I had two recent encounters with Spanish mixed right smack dab in with English as part of the American experience. Just like that!
The episode of This American Life from November 8th featured a story about Chris García (who also happens to be a comedian), his father, and a conversation they had while driving along a familiar route through Los Angeles. Chris and his father speak Spanish/Spanglish with one another, and although Chris narrates the story and retells their conversation in English, you can catch snippets of their original conversation which Chris recorded on his phone. The story is quite touching so I won’t give much more away about the content or context of their conversation, but there were a couple of things I found interesting from a linguistic point of view:
Chris refers to his father as “Dad”
Chris responds affirmatively with “uh-huh” and “yeah”

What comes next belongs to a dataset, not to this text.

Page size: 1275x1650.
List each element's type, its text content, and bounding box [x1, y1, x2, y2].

Chris states the number 218 as “dos eighteen” (then “dos uno ocho,” but never “dos dieciocho” or “two eighteen”)
The choices we make when code-switching are always fascinating to me. Using English words or phrases that make more sense than their Spanish translations in the context of driving around L.A. (e.g. “ride” and “high school”) was no surprise to me, but I was especially intrigued by the code-switching in the middle of expressing one single number. (I could just be behind on my scholarly reading.)

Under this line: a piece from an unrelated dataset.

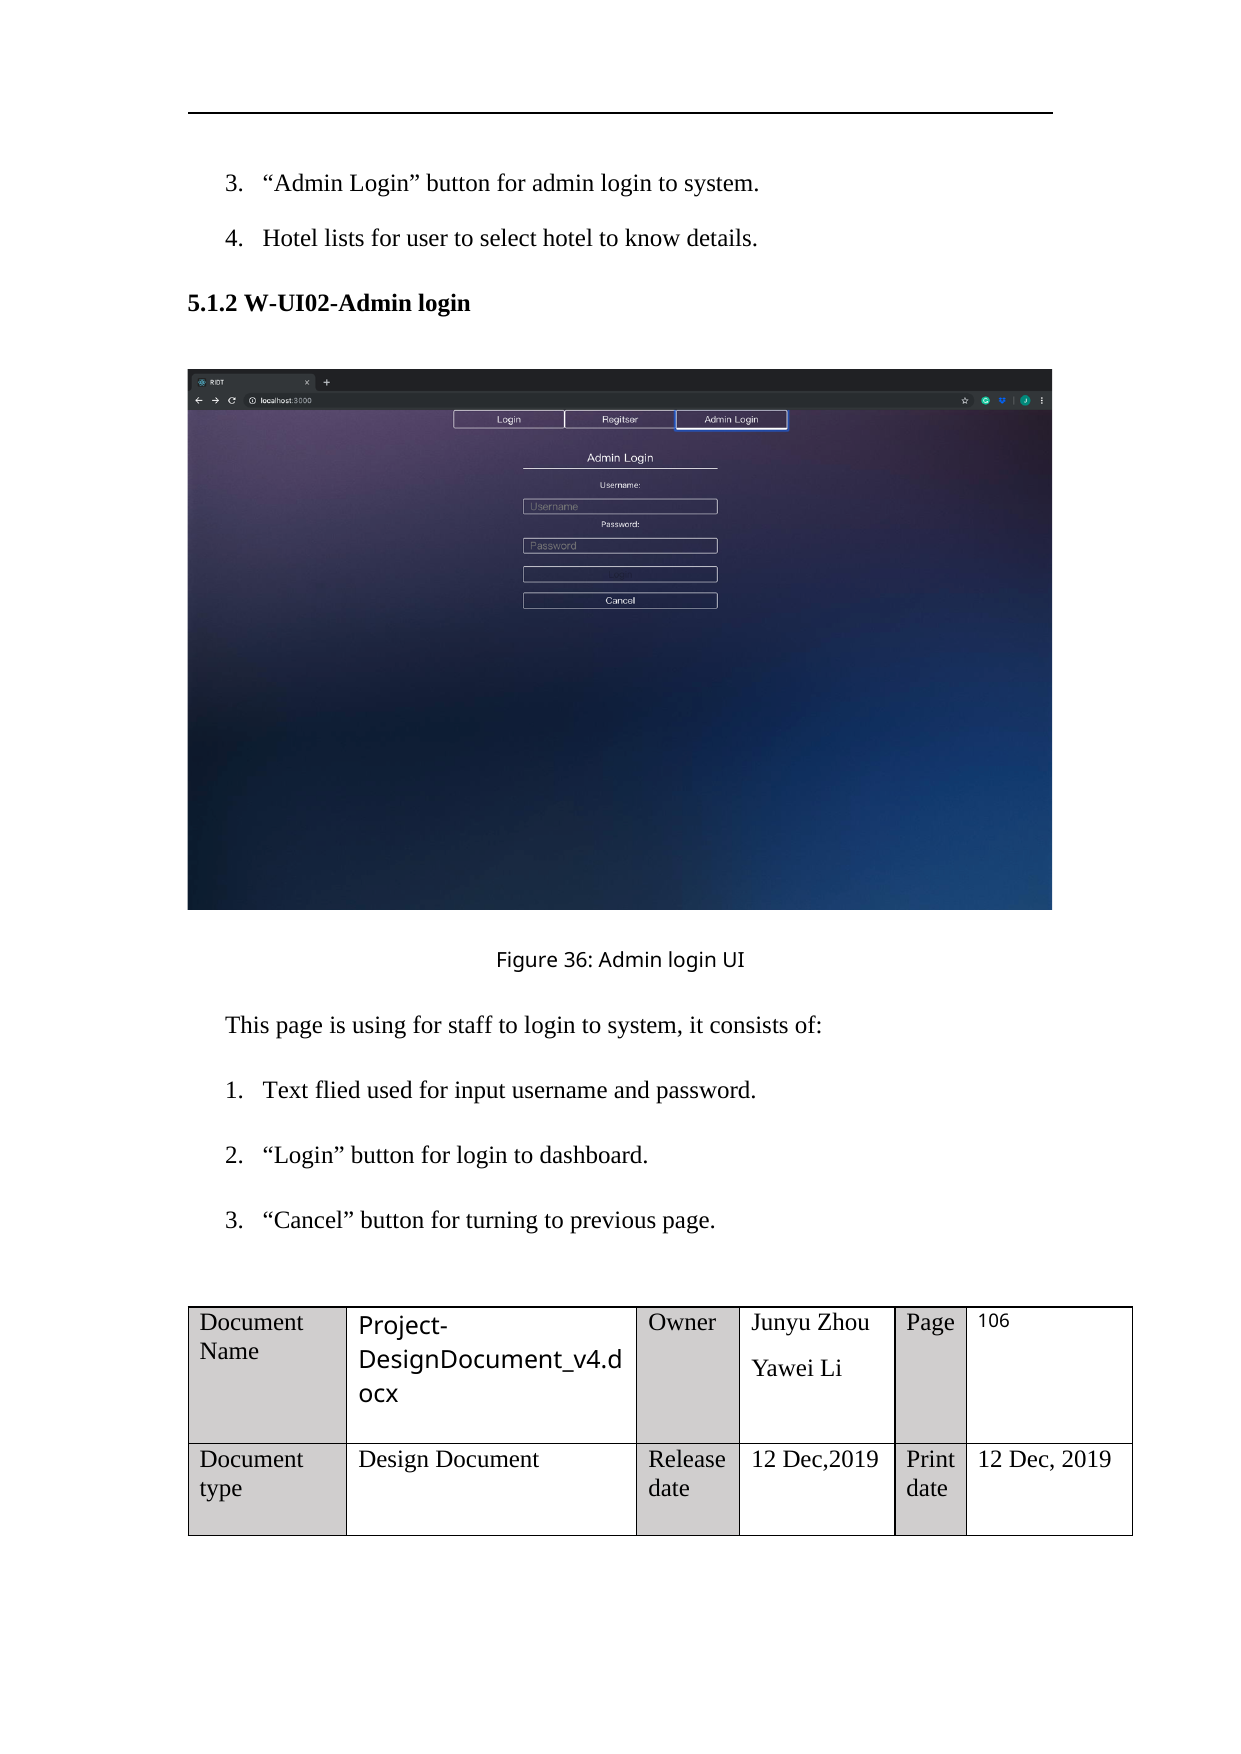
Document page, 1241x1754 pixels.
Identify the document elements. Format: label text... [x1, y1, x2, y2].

My other encounter was in All the Pretty Horses by Cormac McCarthy. To me this was a very American novel, full of cowboys and ranches, bootstrap ambitions, and descriptions of sunsets across the untamed West, but perhaps unlike other samples of traditional Americana there are stretches of dialogue in Spanish without translations. (Either McCarthy himself is bilingual or he collaborates with someone to write the passages, and so far the internet hasn’t helped me to figure out which it is.) The main character is a Texan who grows up speaking English and Spanish and who crosses the border into Mexico and back. Another interesting aspect of the book is that several of the Mexican characters located in Mexico are portrayed as completely competent communicating in English. The speech of others is portrayed as broken or with an accent. Overall I found McCarthy’s treatment of dialect and idiolect as varied and realistic, rather than monolithic and stereotypical.
As a bilingual reader, I felt like a special member of a particular audience that McCarthy knew would have a certain sensibility and that would comprehend his novel without the aid of outside sources (such as the many websites featuring translations of the Spanish passages). That’s probably just a stretch of both my imagination and my ego, but you never know…
McCarthy has written a number of novels and screenplays that take place along the US-Mexico border, of which several have been adapted for film including All the Pretty Horses and No Country for Old Men.